Freely inspired by the life of famed abolitionist Frederick Douglass, the commission will open in two stages at the Memorial Art Gallery in Rochester, New York, where the African American visionary lived from 1847 to 1872.
A single-channel projection debuts February 3, followed by a non-linear, multi-screen video installation a month later on March 3.
“There is no artist working today who makes such compelling and powerful statements about global forces shaping history and our world,” says project curator John G. Hanhardt, a world-renowned authority on the moving image.

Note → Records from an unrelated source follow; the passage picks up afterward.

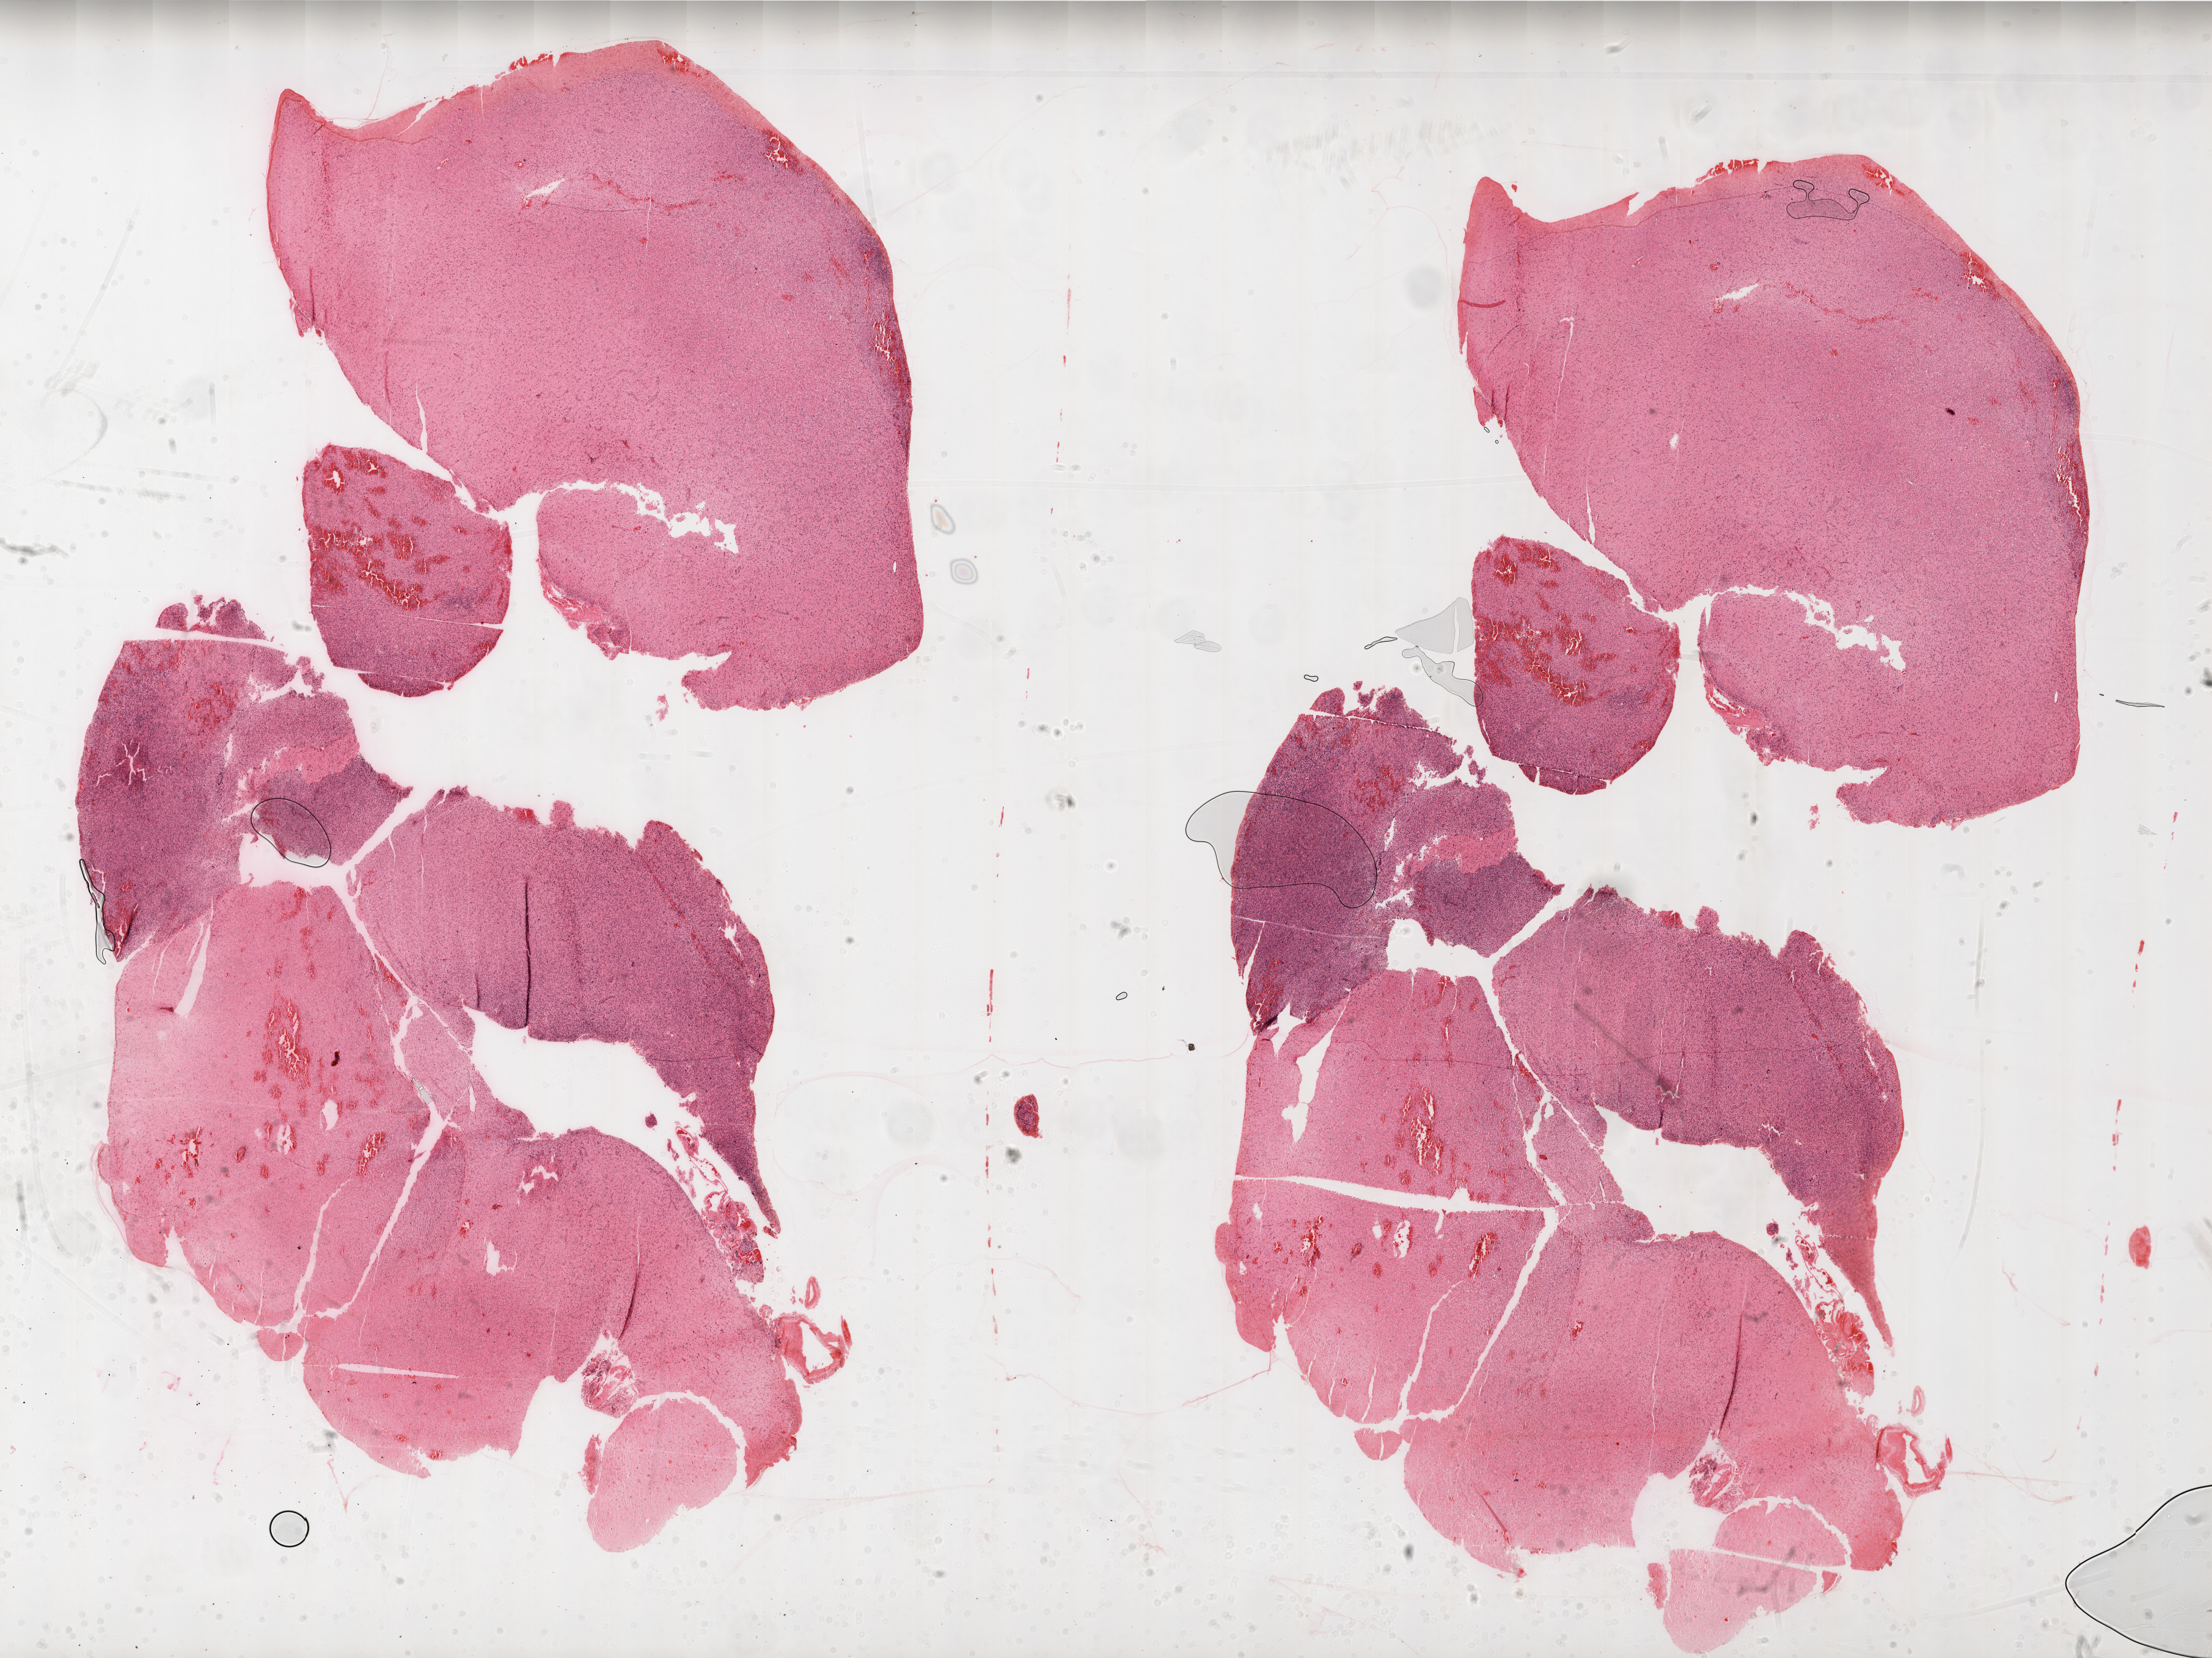
Digitized Hematoxylin and eosin (H&E) stained tissue section (whole slide), shown as a low-resolution overview of the whole scanned area (about 29.0 x 21.7 mm, acquisition: 20x scan), FFPE section, sample: primary tumour, brain. Male, age 63 years at initial diagnosis.
Diagnosis: Glioblastoma.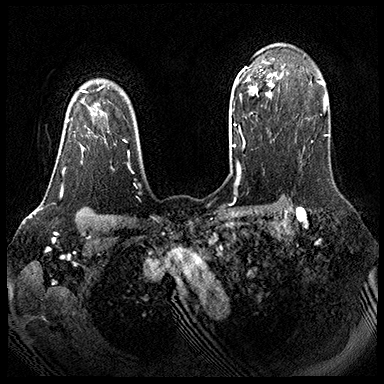
Breast MRI (dynamic contrast-enhanced), one axial slice; position 140 of 143 along the scan axis; dynamic contrast-enhanced series, time point 2 of 8 at this slice position (early post-contrast); 3 T; TE 2.3 ms, TR 4.4 ms; 1 mm slice thickness; 384 × 384 image matrix, field of view 360 × 360 mm. Female patient.
Outlined on this slice (semi-automatic segmentation, software-assisted and operator-edited):
- enhancing-tissue mask used for the functional tumour volume (all voxels passing the contrast-enhancement thresholds inside the analysis volume; usually the tumour): bounding box [x1, y1, x2, y2] px = [61, 101, 109, 189]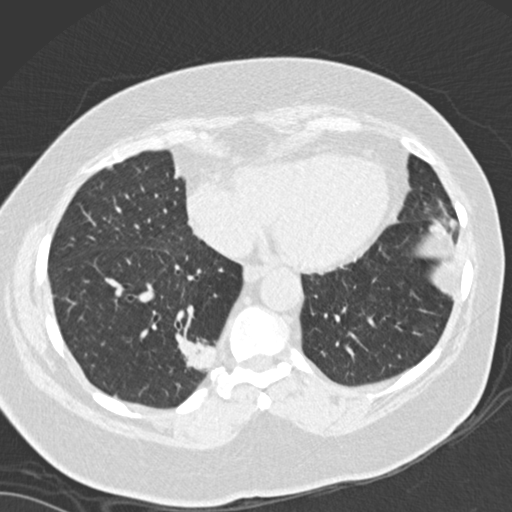
Chest CT (low-dose screening protocol), one axial image; baseline annual screen; lung window (W 1500 / L -600 HU); 2 mm slice thickness; 512 × 512 image matrix. Female, age 66 years at enrolment. Current smoker at enrolment.
Expert reader's lesion annotation, bounding box (x1, y1, x2, y2) in pixels: (143, 312, 237, 410). The screening reader recorded 3 non-calcified nodules or masses ≥4 mm on this exam (left lower lobe, left lower lobe, right lower lobe); which of them this box marks is not recorded. Official screen result: positive, change unspecified: nodule(s) >= 4 mm or enlarging nodule(s), mass(es), or other non-specific abnormalities suspicious for lung cancer.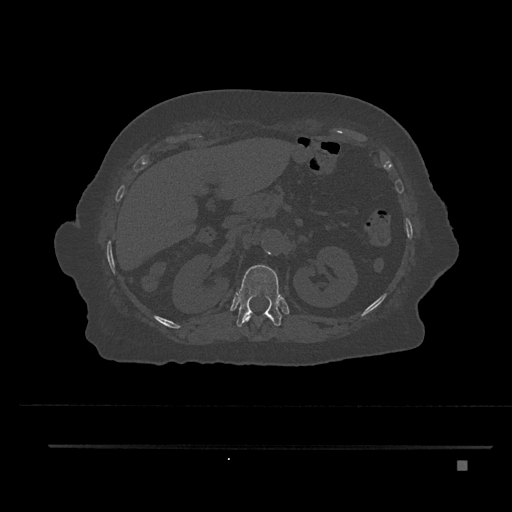
CT including the spine, one axial slice. Position 273 of 797 along the scan axis. Reconstruction kernel Br40s/3. Bone window (W 1800 / L 400 HU). 0.5 mm slice thickness. 512 × 512 image matrix. Patient: female, 76 years. From the clinical record (not read from this slice): primary cancer: lung; vertebrae with lytic lesions (as recorded): T11, L3.
Annotated regions visible in this slice (semi-automatically segmented with operator editing):
- T11 vertebra: bounding box (x1, y1, x2, y2) in pixels: (243, 313, 262, 340)
- T12 vertebra: (236, 265, 283, 327)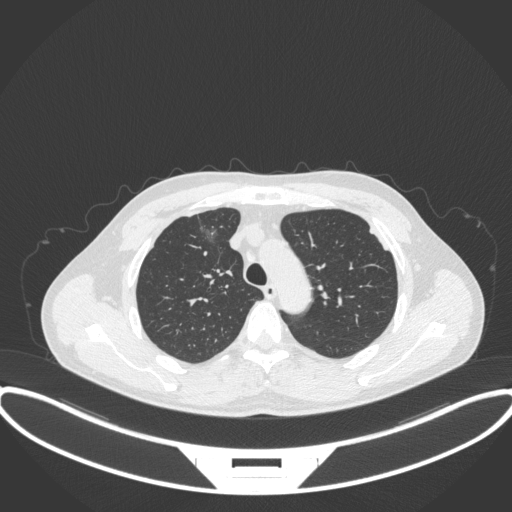
Chest CT, one axial slice. Position 274 of 395 along the scan axis. Reconstruction kernel B31f. 120 kVp. Lung window (W 1500 / L -600 HU). 1 mm slice thickness. 512 × 512 image matrix, field of view 424 × 424 mm. Male patient, age 60 years. From the clinical record (not read from this slice): clinical TNM (as recorded): T1c N0 M0.
Outlined on this slice (bounding box drawn by a radiologist):
- lung tumour (recorded histology: adenocarcinoma): bounding box [x1, y1, x2, y2] px = [190, 210, 225, 250]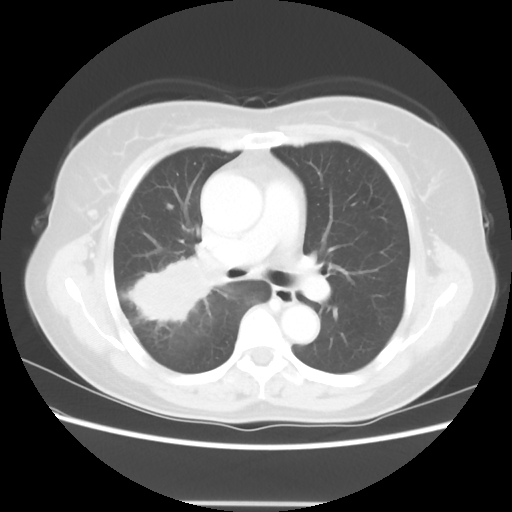
Chest CT, one axial slice; position 36 of 56 along the scan axis; reconstruction kernel STANDARD; lung window (W 1500 / L -600 HU); 5 mm slice thickness; 512 × 512 image matrix. Patient: female, 55 years. From the clinical record (not read from this slice): clinical TNM (as recorded): T2 N1 M0.
Annotated regions visible in this slice (rectangle marked by the reading radiologist):
- lung tumour (recorded histology: adenocarcinoma): bounding box <109,242,228,333> (left, top, right, bottom; pixels)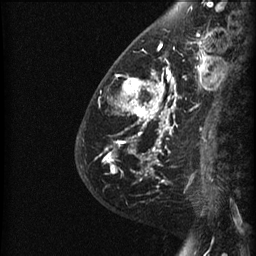
Breast MRI (dynamic contrast-enhanced), one sagittal slice; position 16 of 60 along the scan axis; dynamic contrast-enhanced series, image 2 of 3 at this slice position (ordered by acquisition); 1.5 T; TE 4.2 ms, TR 22.7 ms; 1.5 mm slice thickness; 256 × 256 image matrix. Female patient, age 48 years. Case-level facts recorded for this patient, not image findings: setting: breast cancer imaged before/during neoadjuvant chemotherapy; receptor status: triple-negative.
Structures marked on this image (semi-automatically segmented with operator editing):
- analysis volume of interest (the breast-tissue region the enhancement analysis was run in; not a lesion): bounding box <89,27,191,180> (left, top, right, bottom; pixels)
- tumour enhancement mask (voxels above the 90 % enhancement threshold inside the analysis volume of interest): <100,42,191,180>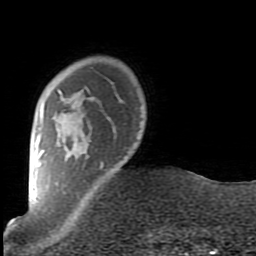
Breast MRI (dynamic contrast-enhanced), one axial slice. Slice 16 of 80 in the series (ordered by position). Cropped to one breast. Dynamic contrast-enhanced series, time point 2 of 7 at this slice position (early post-contrast). 1.5 T. TE 2.6 ms, TR 5.9 ms. 2 mm slice thickness. 256 × 256 image matrix, field of view 160 × 160 mm. Female patient.
Outlined on this slice (semi-automatically segmented with operator editing):
- enhancing-tissue mask used for the functional tumour volume (all voxels passing the contrast-enhancement thresholds inside the analysis volume; usually the tumour): bounding box <38,87,103,232> (left, top, right, bottom; pixels)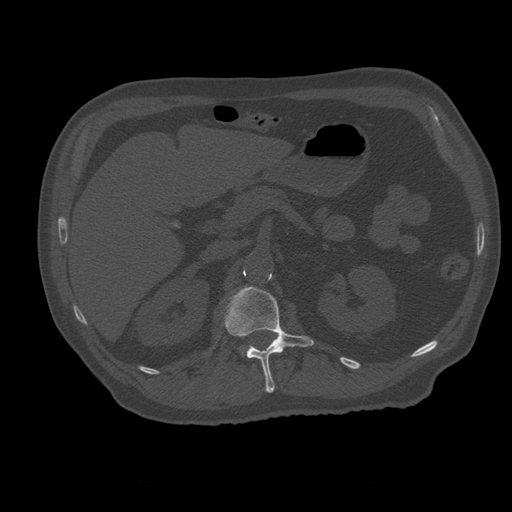
CT including the spine, one axial slice; reconstruction kernel STANDARD; bone window (W 1800 / L 400 HU); 512 × 512 image matrix, field of view 407 × 407 mm. Patient age 73 years. Case-level facts recorded for this patient, not image findings: primary cancer: prostate; vertebrae with lytic lesions (as recorded): L2.
Structures marked on this image (semi-automatic segmentation, software-assisted and operator-edited):
- L1 vertebra: bounding box (x1, y1, x2, y2) in pixels: (224, 287, 314, 393)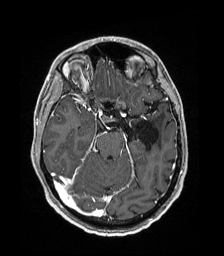
Brain MRI from a brain-tumour surgery series, one axial slice. Slice 116 of 192 in the series (ordered by position). T1-weighted post-contrast. 1 mm slice thickness. 224 × 256 image matrix. From the clinical record (not read from this slice): histopathology: Low grade glioma; IDH mutation: no; tumour location: Left Parieto-Occipital Intraventricular.
Outlined on this slice (manually delineated by an expert):
- previous resection cavity: bounding box <135,120,159,151> (left, top, right, bottom; pixels)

Through his distinctive form of storytelling that Julien says “demands a montage technique,” the artist draws from paintings, architecture, photography, performance and sound to construct poetic narratives of hybrid
scenes. Spectators become physically and sensorially immersed in the images shot in Washington, D.C., Scotland and London — places that held special meaning for Douglass.
Julien came to prominence in the film world with his 1989 drama-documentary Looking for Langston, gaining a cult following with his exploration of author Langston Hughes and the Harlem Renaissance.
“Lessons of the Hour” derives its name after one of Douglass’ most important speeches, on slavery and human rights. Creating a space for meditation on how past political and cultural themes continue to be relevant is one reason why Julien is one of the most important and influential artists working today.